**EXTRACT**
=-=-=-=-=
THE INDEPENDENT VOICE OF THE VISUAL ARTS
Dawoud Bey, Lauren, 2008.
Michael Rakowitz, The invisible enemy should not exist (Room G, Northwest Palace of Nimrud, Panel 19), 2018. Relief from Middle Eastern packaging and newspapers, glue, cardboard on wooden structures, 93.31 x 57.48 x 3.15 inches. Photo courtesy of Rhona Hoffman Gallery.
Edited by Maggie Taft
When painter Derek Guthrie and Jane Addams Allen launched the New Art Examiner in 1973, the magazine was but one of many new art institutions around town. That year, N.A.M.E. Gallery and feminist spaces Artemisia and ARC (Artists, Residents of Chicago) also opened their doors, with other spaces soon to follow, like Randolph Street Gallery in 1979. Artist-run and federally funded, these alternative spaces energized Chicago’s art scene in the ‘70s and ‘80s.
The culture wars that followed over the next decade and into the early 1990s dismantled these art spaces. In 1991, two years after a Robert Mapplethorpe retrospective featuring photographs with homosexual themes sparked a public and political uproar, Senator Jesse Helms proposed an amendment forbidding the National Endowment for the Arts from funding projects that might be deemed offensive.
The Senate passed it, and federal funds soon dried up, affecting individual artists as well as galleries and other spaces that had relied on grants to support their full slate of exhibitions, performances, and other art activity. The government’s efforts to regulate culture shifted the tenor of the art world across the country and weakened local communities.
Institutions that had formed the bedrock of Chicago’s art scene began to disappear. In Chicago, Randolph Street Gallery shuttered in 1998. Five years later, Artemisia closed too. New Art Examiner ceased publication in 2002, gutting Chicago of one of its primary mouthpieces for the arts.
The following excerpts offer snapshots of the transformations that took place during the 1990s and 2000s. All are culled from the final chapter of Art in Chicago: A History from the Fire to Now (University of Chicago Press, 2018), the first history of Chicago art from the nineteenth century through to the present day.
This excerpt, from the final chapter, presents a chorus of artists, critics, and curators explaining what’s happened in Chicago since the 1990s through a series of conversations, interviews, and reflections. As the remembrances and observations suggest, the history of this recent period is still being formed and written.
John Corbett: In the mid-’90s…I asked myself, why do I know so much as an amateur art historian about New York’s art history and even Los Angeles’ art history, and I know so little about Chicago’s? So I started looking around and quickly figured out that the reason was that there was an underdeveloped infrastructure. Art historians hadn’t turned their attention to it, but that didn’t mean that there wasn’t a rich repository of material. I also just have the collector gene, which sent me out into the world. I realized there was still a lot of stuff in secondhand shops that was primary source material for this history….And then there was the fact that a lot of the people who were part of Chicago’s art history were still alive. It turned out that all you needed to do was call them and they would say, “Come on over. I’ve got an attic or a basement full of whatever.” I did that a number of times.
=-=-=-=-=
**DATA LISTING**

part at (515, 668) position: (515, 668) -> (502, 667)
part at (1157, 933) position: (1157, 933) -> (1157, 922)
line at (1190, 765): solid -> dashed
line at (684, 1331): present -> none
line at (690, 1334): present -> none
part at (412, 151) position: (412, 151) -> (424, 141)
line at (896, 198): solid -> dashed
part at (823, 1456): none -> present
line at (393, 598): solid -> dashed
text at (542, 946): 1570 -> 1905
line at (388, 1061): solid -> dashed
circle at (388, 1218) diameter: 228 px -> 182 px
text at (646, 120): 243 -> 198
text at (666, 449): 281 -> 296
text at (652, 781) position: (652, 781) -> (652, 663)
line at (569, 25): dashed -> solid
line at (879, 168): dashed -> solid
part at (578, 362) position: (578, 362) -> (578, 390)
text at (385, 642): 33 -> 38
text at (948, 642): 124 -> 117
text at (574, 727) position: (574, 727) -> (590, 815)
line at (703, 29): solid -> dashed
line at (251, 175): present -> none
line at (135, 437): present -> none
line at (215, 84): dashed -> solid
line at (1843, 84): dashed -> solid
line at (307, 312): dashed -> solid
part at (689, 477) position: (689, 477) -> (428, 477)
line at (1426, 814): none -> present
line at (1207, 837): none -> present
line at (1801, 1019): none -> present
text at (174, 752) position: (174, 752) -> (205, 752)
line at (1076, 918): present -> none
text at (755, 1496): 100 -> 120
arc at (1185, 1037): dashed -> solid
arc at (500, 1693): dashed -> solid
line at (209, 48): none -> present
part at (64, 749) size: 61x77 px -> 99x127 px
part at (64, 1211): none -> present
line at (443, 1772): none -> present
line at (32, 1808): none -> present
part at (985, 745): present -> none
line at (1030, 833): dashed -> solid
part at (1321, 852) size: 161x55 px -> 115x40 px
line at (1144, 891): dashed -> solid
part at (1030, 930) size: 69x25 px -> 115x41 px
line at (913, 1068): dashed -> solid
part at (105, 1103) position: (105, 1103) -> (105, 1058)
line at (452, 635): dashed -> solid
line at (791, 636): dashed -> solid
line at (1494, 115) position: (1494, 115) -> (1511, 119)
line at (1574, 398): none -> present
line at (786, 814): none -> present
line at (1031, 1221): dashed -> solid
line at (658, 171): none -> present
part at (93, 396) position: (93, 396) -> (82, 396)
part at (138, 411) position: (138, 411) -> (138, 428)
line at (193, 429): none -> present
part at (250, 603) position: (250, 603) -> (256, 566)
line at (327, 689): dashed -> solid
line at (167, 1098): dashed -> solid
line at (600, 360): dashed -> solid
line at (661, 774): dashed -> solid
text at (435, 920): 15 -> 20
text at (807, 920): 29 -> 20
=-=-=-=-=
**WHAT YOU NEED TO DO**
• a. Name every institution that the passage on Chicago's art scene says closed or stopped publishing.
• b. Extend the passage on Chicago's art scene from its last sentence.

**FINAL RESULTS**
• a. Randolph Street Gallery, Artemisia, New Art Examiner

• b.
You also have to figure Jim Dempsey into that whole mix. We had a mutual fascination, and we started talking to one another. That’s basically what we started the gallery for—to explore the history of art in Chicago. …Part of what worked in our favor was that there was a latent need. Institutionally, there was almost no interest. But there were a handful of rabid collectors, and a lot of people who were interested in having the story of Chicago art told to them in segments.
Peter Taub: The focus of MCA programming went beyond performance art—we prioritized the content and quality of artists’ expressions, but in terms of form we focused on interdisciplinary dance and theater, as well as experimental music. And from early on we aimed to produce and present about a third of the projects in collaboration with other Chicago organizations. We always wanted to make the institutional resource of the MCA into a shared platform that attracted and served a broader public....My sense is that a generation of artist-run galleries in Chicago, places like Randolph Street Gallery, N.A.M.E. Gallery, Artemisia Gallery were very much part of the culture wars. We wanted to be visible and powerful as organizations—similar to how individual artists were claiming space for their diverse identities and visions. That played into the decision to buy our own building. Other organizations took an opposite approach, saying, “Screw that. We’re just going to focus on programming.”...those organizations lacked viability for the next generation of artists after the intensity of the culture wars—and that’s why it made sense to close in the late ‘90s.
Lin Hixson: Randolph Street closed in ’98. And the same thing was happening all over the country, in every major city — experimental, artist-run organizations were closing. Randolph Street brought together a lot of different forms and people into one space, one room even. It was a meeting place. After it closed, things became more distributed in the city.
Karen Reimer: What emerged to pick up some of the slack after Randolph Street and N.A.M.E. folded were a group of small galleries known collectively as the Uncomfortable Spaces: the Ten in One Gallery, Tough Gallery, Beret International Gallery, and MWMWM Gallery. They weren’t committee-driven like RSG and N.A.M.E., but many of the artists from those committees showed with them. I showed with Beret, run by Ned Schwartz. They were ostensibly for-profit, but I don’t think they made much money. The four of them coordinated publicity and openings, and their shows were important in maintaining a critical art community. There continue to be small galleries mostly run by artists who are paying for it out of their pockets. But there are other organizational structures and financial solutions too—curating collectives and crowd-funding and stuff like that.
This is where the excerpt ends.